Cybercrime got a lot simpler in 2024, thanks to a new wave of info-stealer malware that collects login credentials. Instead of exploiting vulnerabilities to breach target networks, hackers can just log in using stolen credentials. And if they don’t feel like stealing them themselves, they can easily buy them on the dark web.

IBM’s 2024 X-Force Intelligence report highlights the “relative ease of acquiring credentials.” Following the highly-publicized Snowflake incident earlier this year, one of the biggest info-stealing events ever, the report revealed a 266% surge in the use of info-stealer malware compared to 2023.

Montreal-based Flare, a startup focused on threat exposure management, believes it has found a solution with its new Account and Session Takeover Prevention feature. This service keeps an eye out for any signs on the dark web that its customers’ logins are being shared and then automatically resets the affected passwords before the thieves can gain access. It also detects stolen session cookies that can deceive computers into recognizing the hacker as a previously authenticated user.

Flare, founded in 2017, markets itself as a modernized cyber threat intelligence (CTI) platform tailored for small to mid-sized companies. It distinguishes itself by not only monitoring the usual dark web sources but also keeping tabs on threat actors using messaging app Telegram.
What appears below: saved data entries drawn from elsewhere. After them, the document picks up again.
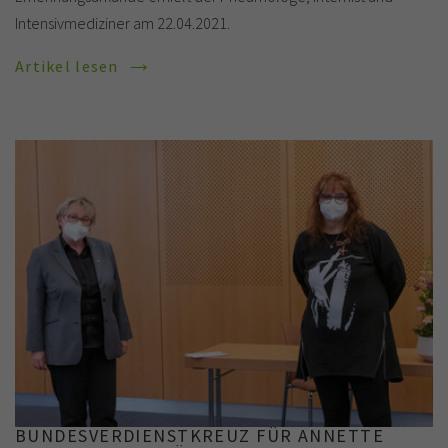
Intensivmediziner am 22.04.2021.
Artikel lesen
BUNDESVERDIENSTKREUZ FÜR ANNETTE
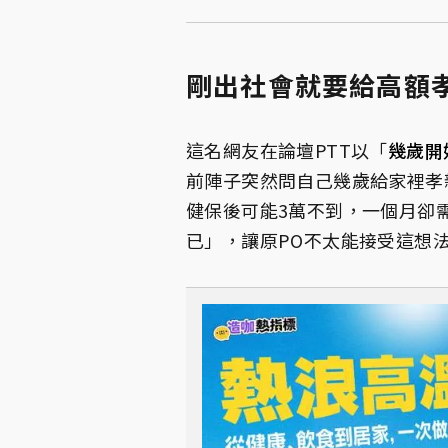
剛出社會就要給高額
這名網友在論壇PTT以「
幾歲開
前陣子突然問自己幾歲給家裡孝
健保後可能3萬不到，一個月卻需
已」，讓原PO不太能接受這想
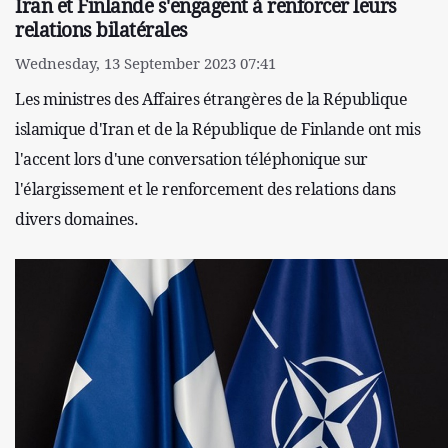
Iran et Finlande s'engagent à renforcer leurs
relations bilatérales
Wednesday, 13 September 2023 07:41
Les ministres des Affaires étrangères de la République
islamique d'Iran et de la République de Finlande ont mis
l'accent lors d'une conversation téléphonique sur
l'élargissement et le renforcement des relations dans
divers domaines.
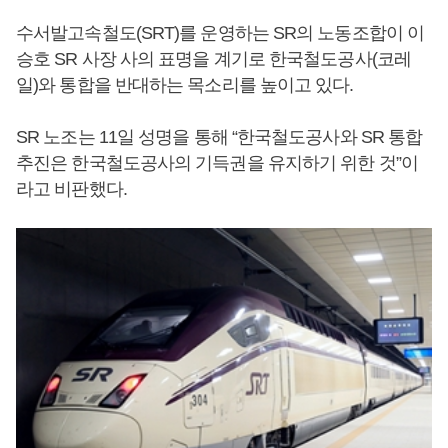
수서발고속철도(SRT)를 운영하는 SR의 노동조합이 이
승호 SR 사장 사의 표명을 계기로 한국철도공사(코레
일)와 통합을 반대하는 목소리를 높이고 있다.
SR 노조는 11일 성명을 통해 “한국철도공사와 SR 통합
추진은 한국철도공사의 기득권을 유지하기 위한 것”이
라고 비판했다.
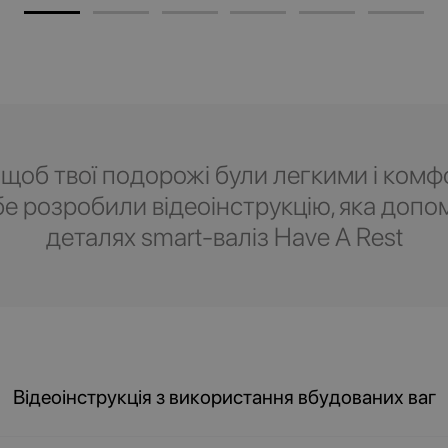
 щоб твої подорожі були легкими і комф
бе розробили відеоінструкцію, яка допо
деталях smart-валіз Have A Rest
Відеоінструкція з використання вбудованих ваг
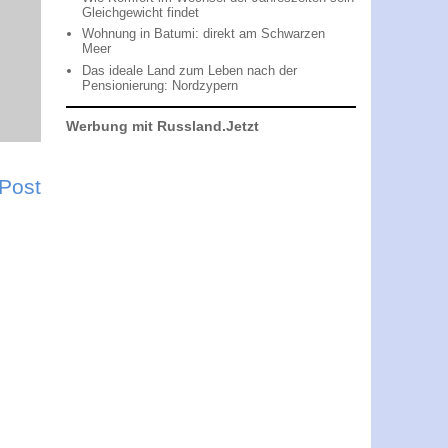
Gleichgewicht findet
Wohnung in Batumi: direkt am Schwarzen
Meer
Das ideale Land zum Leben nach der
Pensionierung: Nordzypern
Werbung mit Russland.Jetzt
 Post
Flare’s recent $30 million Series B funding round, led by Base10 Partners Jason Kong, with contributions from Inovia Capital, White Star Capital, and Fonds de solidarité FTQ, was influenced by the company’s expanding user base and growth propelled by the new anti-info-stealing technology. Although Flare’s CEO Norman Menz did not disclose specific revenue or valuation numbers, he indicated that the Series B resulted in a 5.6-fold increase in valuation compared to its 2022 Series A.

With the successful acquisition of Recorded Future by Mastercard for $2.65 billion in September, the cybersecurity field has shown potential for significant exits. Despite this encouraging trend, Flare faces stiff competition from a multitude of rivals, ranging from startups to established names like Mandiant, Palo Alto Networks, and Microsoft.